■ Alıntılanan Metin ■

########################################

Savunma sanayii kompozit kullanımında dominant sektör

Özel Haber / Kompozit Sanayicileri Derneği

20 Nisan 2021

Savunma sanayii kompozit kullanımında dominant sektör

“SAVUNMA SANAYİİ KOMPOZİT KULLANIMINDA DOMİNANT SEKTÖR”

Kompozit Sanayicileri Derneği Genel Sekreteri İsmail Hakkı Hacıalioğlu, kompozit malzemelerin dünyadaki ve Türkiye’deki yükselişi ve savunma sanayii içinde hızla artan kullanımına yönelik açıklamalarda bulundu.

Kompozitin geleceğin malzemesi olarak nitelendirildiğini aktaran Hacıalioğlu, gelecek dönemde kompozit malzemelerin kullanımında savunma sanayiinin domine sektör olacağına dikkat çekti. Hacıalioğlu, kompozitin ülke güvenliği ve millileşme çabaları içinde büyük pay sahibi olduğunu ve bu alanda büyük bir potansiyel barındırdığını da sözlerine ekledi.

########################################

■ Veri Kesitleri ■

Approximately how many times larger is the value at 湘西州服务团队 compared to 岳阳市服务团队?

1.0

########################################

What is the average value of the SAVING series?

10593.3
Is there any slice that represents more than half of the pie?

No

########################################

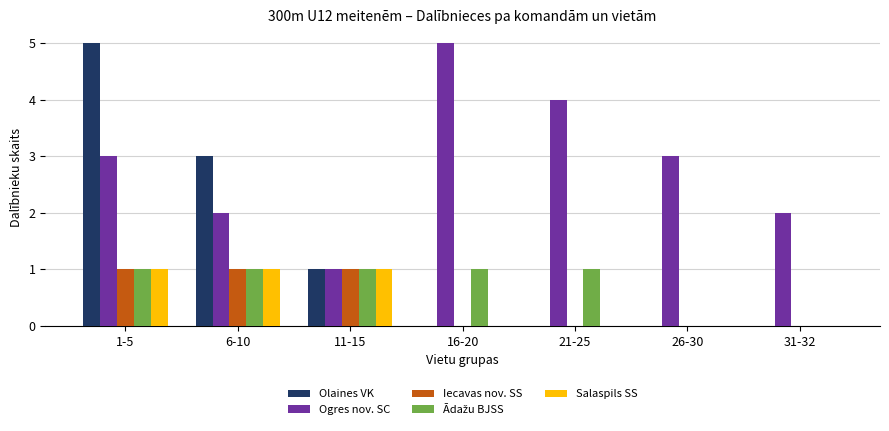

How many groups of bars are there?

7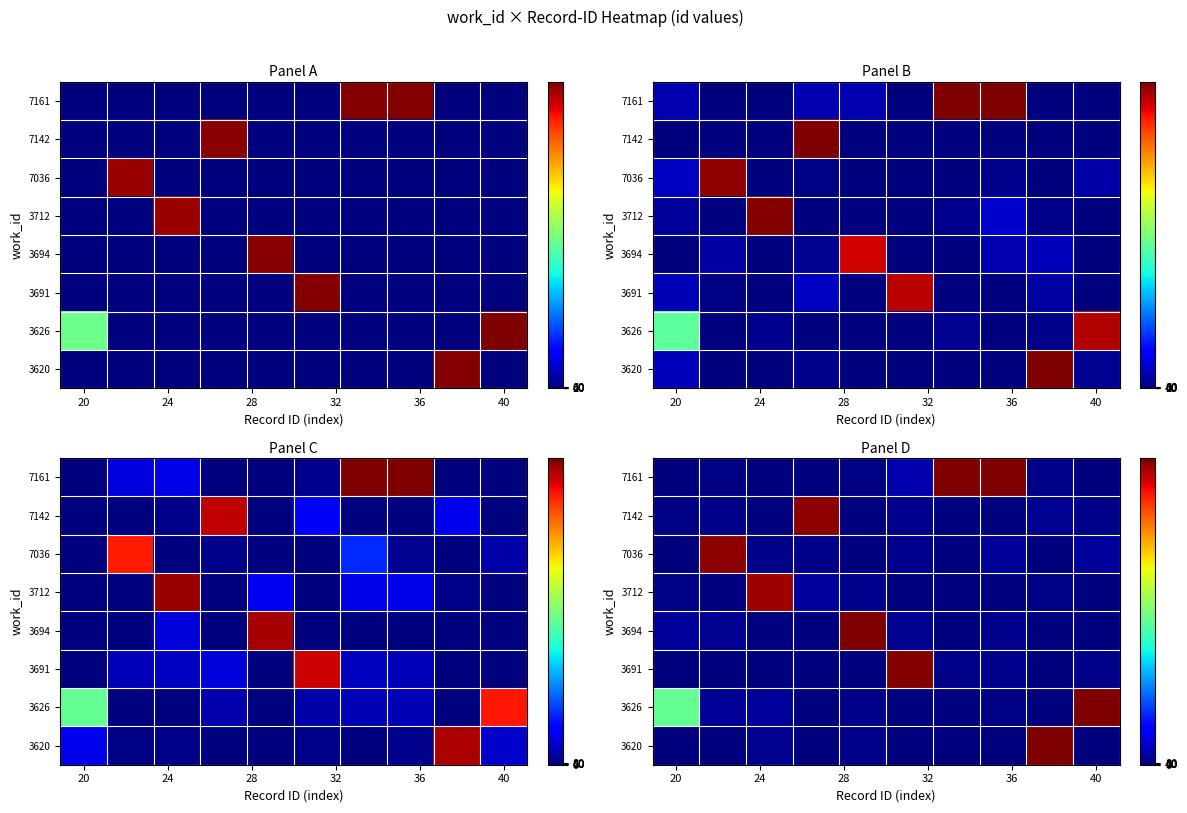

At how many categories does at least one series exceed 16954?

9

########################################

■ Çalışma Yönergeleri ■
1 - Alıntılanan metne göre şu soruları yanıtlayın:
(a) Haber hangi tarihte yayımlanmış?
(b) İsmail Hakkı Hacıalioğlu'nun görevi nedir?
(c) Hacıalioğlu'na göre gelecek dönemde kompozit malzeme kullanımında hangi sektör domine olacak?
2 - Alıntılanan metinden "Özel Haber /" sözlerinin geçtiği yerden başlayıp "da sözlerine ekledi." sözlerinden sonra biten kısmı aynen yeniden yazın.

■ Alıştırma Sonuçları ■
1 -
(a) 20 Nisan 2021
(b) Kompozit Sanayicileri Derneği Genel Sekreteri
(c) Savunma sanayii

2 -
Özel Haber / Kompozit Sanayicileri Derneği

20 Nisan 2021

Savunma sanayii kompozit kullanımında dominant sektör

“SAVUNMA SANAYİİ KOMPOZİT KULLANIMINDA DOMİNANT SEKTÖR”

Kompozit Sanayicileri Derneği Genel Sekreteri İsmail Hakkı Hacıalioğlu, kompozit malzemelerin dünyadaki ve Türkiye’deki yükselişi ve savunma sanayii içinde hızla artan kullanımına yönelik açıklamalarda bulundu.

Kompozitin geleceğin malzemesi olarak nitelendirildiğini aktaran Hacıalioğlu, gelecek dönemde kompozit malzemelerin kullanımında savunma sanayiinin domine sektör olacağına dikkat çekti. Hacıalioğlu, kompozitin ülke güvenliği ve millileşme çabaları içinde büyük pay sahibi olduğunu ve bu alanda büyük bir potansiyel barındırdığını da sözlerine ekledi.